Reproduce the text of all the material below line for line, leaving the pictures out of your answer.

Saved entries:
^^^^^^^^^^^^^^^^

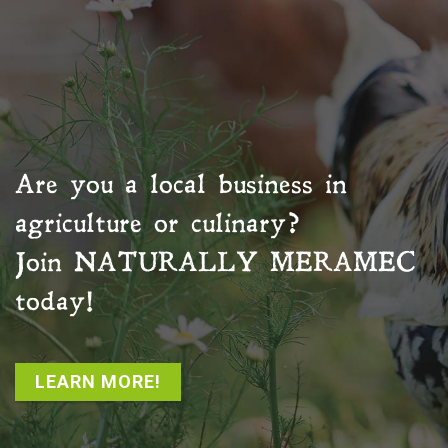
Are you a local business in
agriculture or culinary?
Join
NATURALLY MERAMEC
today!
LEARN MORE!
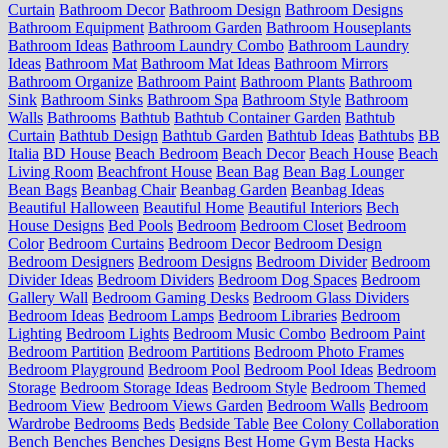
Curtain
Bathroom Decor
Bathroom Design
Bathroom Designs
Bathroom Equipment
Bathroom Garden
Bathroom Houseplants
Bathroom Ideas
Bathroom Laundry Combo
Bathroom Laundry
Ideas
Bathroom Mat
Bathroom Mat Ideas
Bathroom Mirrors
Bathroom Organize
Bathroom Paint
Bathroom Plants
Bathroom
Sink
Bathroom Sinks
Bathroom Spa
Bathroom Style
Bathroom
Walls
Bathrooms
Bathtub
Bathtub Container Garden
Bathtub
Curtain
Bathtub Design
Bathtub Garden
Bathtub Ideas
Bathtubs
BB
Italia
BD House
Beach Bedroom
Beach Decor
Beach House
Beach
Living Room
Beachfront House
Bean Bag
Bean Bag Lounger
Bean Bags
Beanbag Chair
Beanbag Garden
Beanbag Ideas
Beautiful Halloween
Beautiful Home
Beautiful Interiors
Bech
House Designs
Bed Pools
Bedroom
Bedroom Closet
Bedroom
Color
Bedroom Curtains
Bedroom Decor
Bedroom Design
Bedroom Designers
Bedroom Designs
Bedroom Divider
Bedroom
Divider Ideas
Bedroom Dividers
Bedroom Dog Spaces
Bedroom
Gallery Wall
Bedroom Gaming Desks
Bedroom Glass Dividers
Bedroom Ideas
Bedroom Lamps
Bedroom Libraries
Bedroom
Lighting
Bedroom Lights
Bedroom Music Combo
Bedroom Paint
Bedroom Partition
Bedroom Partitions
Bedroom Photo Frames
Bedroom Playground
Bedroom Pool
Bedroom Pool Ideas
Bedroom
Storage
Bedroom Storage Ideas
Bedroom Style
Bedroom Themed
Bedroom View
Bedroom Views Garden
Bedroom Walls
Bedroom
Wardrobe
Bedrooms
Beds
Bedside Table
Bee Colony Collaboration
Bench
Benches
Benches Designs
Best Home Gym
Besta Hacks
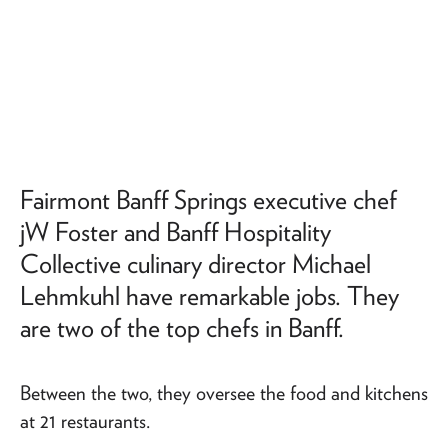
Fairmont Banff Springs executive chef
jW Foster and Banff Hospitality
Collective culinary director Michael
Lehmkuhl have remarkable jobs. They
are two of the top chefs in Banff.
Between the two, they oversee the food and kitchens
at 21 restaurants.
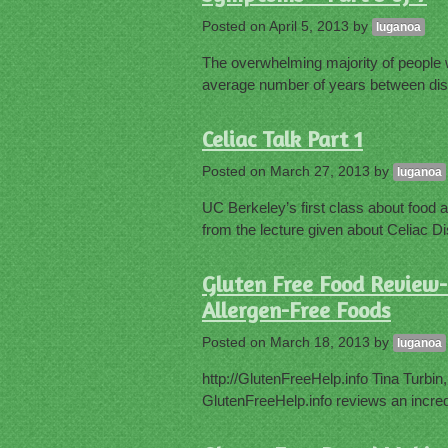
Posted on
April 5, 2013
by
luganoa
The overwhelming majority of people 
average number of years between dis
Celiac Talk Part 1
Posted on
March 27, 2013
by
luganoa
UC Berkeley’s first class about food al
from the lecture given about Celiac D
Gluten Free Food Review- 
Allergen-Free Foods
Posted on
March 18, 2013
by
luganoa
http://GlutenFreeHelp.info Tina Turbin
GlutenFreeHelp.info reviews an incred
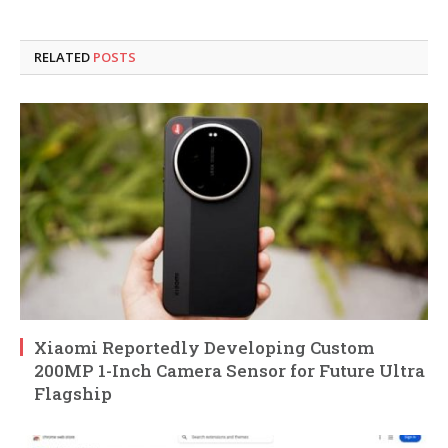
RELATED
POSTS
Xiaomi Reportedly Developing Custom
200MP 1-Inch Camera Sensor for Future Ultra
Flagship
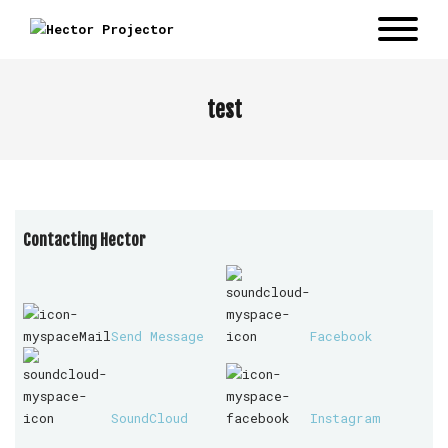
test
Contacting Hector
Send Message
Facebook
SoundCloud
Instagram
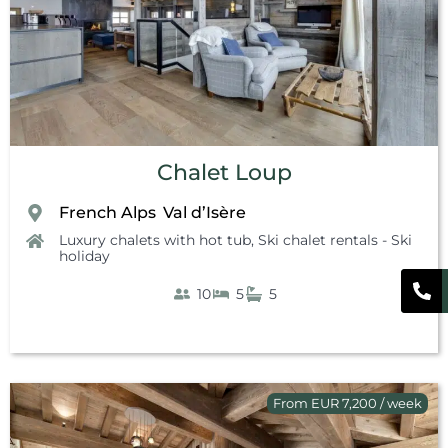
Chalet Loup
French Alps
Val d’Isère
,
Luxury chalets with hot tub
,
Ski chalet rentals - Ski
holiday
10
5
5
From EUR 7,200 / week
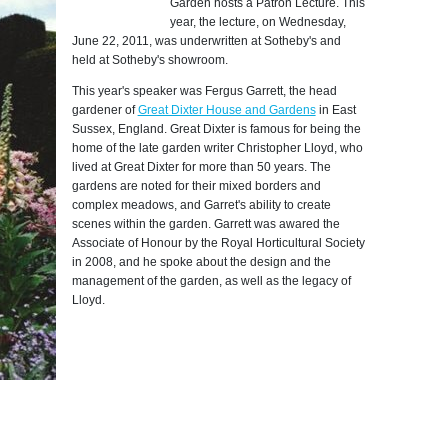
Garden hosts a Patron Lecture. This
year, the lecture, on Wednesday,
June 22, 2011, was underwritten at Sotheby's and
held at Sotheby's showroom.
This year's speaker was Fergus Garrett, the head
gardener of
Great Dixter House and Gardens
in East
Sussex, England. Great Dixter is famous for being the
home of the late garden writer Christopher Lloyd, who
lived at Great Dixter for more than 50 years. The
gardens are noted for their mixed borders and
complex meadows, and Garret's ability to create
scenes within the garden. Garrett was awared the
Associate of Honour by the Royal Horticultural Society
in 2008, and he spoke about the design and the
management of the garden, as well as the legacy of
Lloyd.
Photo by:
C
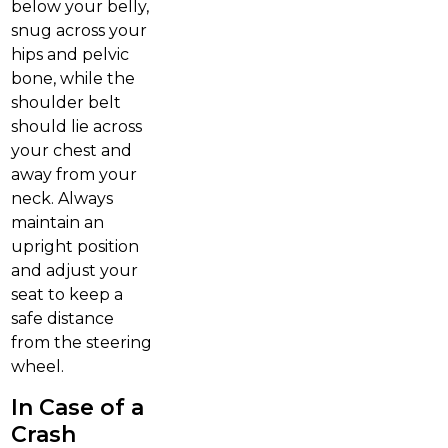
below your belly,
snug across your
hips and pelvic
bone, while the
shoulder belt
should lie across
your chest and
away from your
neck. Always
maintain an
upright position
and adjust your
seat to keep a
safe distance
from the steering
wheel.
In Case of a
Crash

^^^^^^^^^^^^^^^^

__Task solution__.
Are you a local business in
agriculture or culinary?
Join
NATURALLY MERAMEC
today!
LEARN MORE!
Curtain
Bathroom Decor
Bathroom Design
Bathroom Designs
Bathroom Equipment
Bathroom Garden
Bathroom Houseplants
Bathroom Ideas
Bathroom Laundry Combo
Bathroom Laundry
Ideas
Bathroom Mat
Bathroom Mat Ideas
Bathroom Mirrors
Bathroom Organize
Bathroom Paint
Bathroom Plants
Bathroom
Sink
Bathroom Sinks
Bathroom Spa
Bathroom Style
Bathroom
Walls
Bathrooms
Bathtub
Bathtub Container Garden
Bathtub
Curtain
Bathtub Design
Bathtub Garden
Bathtub Ideas
Bathtubs
BB
Italia
BD House
Beach Bedroom
Beach Decor
Beach House
Beach
Living Room
Beachfront House
Bean Bag
Bean Bag Lounger
Bean Bags
Beanbag Chair
Beanbag Garden
Beanbag Ideas
Beautiful Halloween
Beautiful Home
Beautiful Interiors
Bech
House Designs
Bed Pools
Bedroom
Bedroom Closet
Bedroom
Color
Bedroom Curtains
Bedroom Decor
Bedroom Design
Bedroom Designers
Bedroom Designs
Bedroom Divider
Bedroom
Divider Ideas
Bedroom Dividers
Bedroom Dog Spaces
Bedroom
Gallery Wall
Bedroom Gaming Desks
Bedroom Glass Dividers
Bedroom Ideas
Bedroom Lamps
Bedroom Libraries
Bedroom
Lighting
Bedroom Lights
Bedroom Music Combo
Bedroom Paint
Bedroom Partition
Bedroom Partitions
Bedroom Photo Frames
Bedroom Playground
Bedroom Pool
Bedroom Pool Ideas
Bedroom
Storage
Bedroom Storage Ideas
Bedroom Style
Bedroom Themed
Bedroom View
Bedroom Views Garden
Bedroom Walls
Bedroom
Wardrobe
Bedrooms
Beds
Bedside Table
Bee Colony Collaboration
Bench
Benches
Benches Designs
Best Home Gym
Besta Hacks
Fairmont Banff Springs executive chef
jW Foster and Banff Hospitality
Collective culinary director Michael
Lehmkuhl have remarkable jobs. They
are two of the top chefs in Banff.
Between the two, they oversee the food and kitchens
at 21 restaurants.
Posted on
April 5, 2013
by
luganoa
The overwhelming majority of people 
average number of years between dis
Celiac Talk Part 1
Posted on
March 27, 2013
by
luganoa
UC Berkeley’s first class about food al
from the lecture given about Celiac D
Gluten Free Food Review- 
Allergen-Free Foods
Posted on
March 18, 2013
by
luganoa
http://GlutenFreeHelp.info Tina Turbin
GlutenFreeHelp.info reviews an incred
RELATED
POSTS
Xiaomi Reportedly Developing Custom
200MP 1-Inch Camera Sensor for Future Ultra
Flagship
test
Contacting Hector
Send Message
Facebook
SoundCloud
Instagram
Chalet Loup
French Alps
Val d’Isère
,
Luxury chalets with hot tub
,
Ski chalet rentals - Ski
holiday
10
5
5
From EUR 7,200 / week
Garden hosts a Patron Lecture. This
year, the lecture, on Wednesday,
June 22, 2011, was underwritten at Sotheby's and
held at Sotheby's showroom.
This year's speaker was Fergus Garrett, the head
gardener of
Great Dixter House and Gardens
in East
Sussex, England. Great Dixter is famous for being the
home of the late garden writer Christopher Lloyd, who
lived at Great Dixter for more than 50 years. The
gardens are noted for their mixed borders and
complex meadows, and Garret's ability to create
scenes within the garden. Garrett was awared the
Associate of Honour by the Royal Horticultural Society
in 2008, and he spoke about the design and the
management of the garden, as well as the legacy of
Lloyd.
Photo by:
C
below your belly,
snug across your
hips and pelvic
bone, while the
shoulder belt
should lie across
your chest and
away from your
neck. Always
maintain an
upright position
and adjust your
seat to keep a
safe distance
from the steering
wheel.
In Case of a
Crash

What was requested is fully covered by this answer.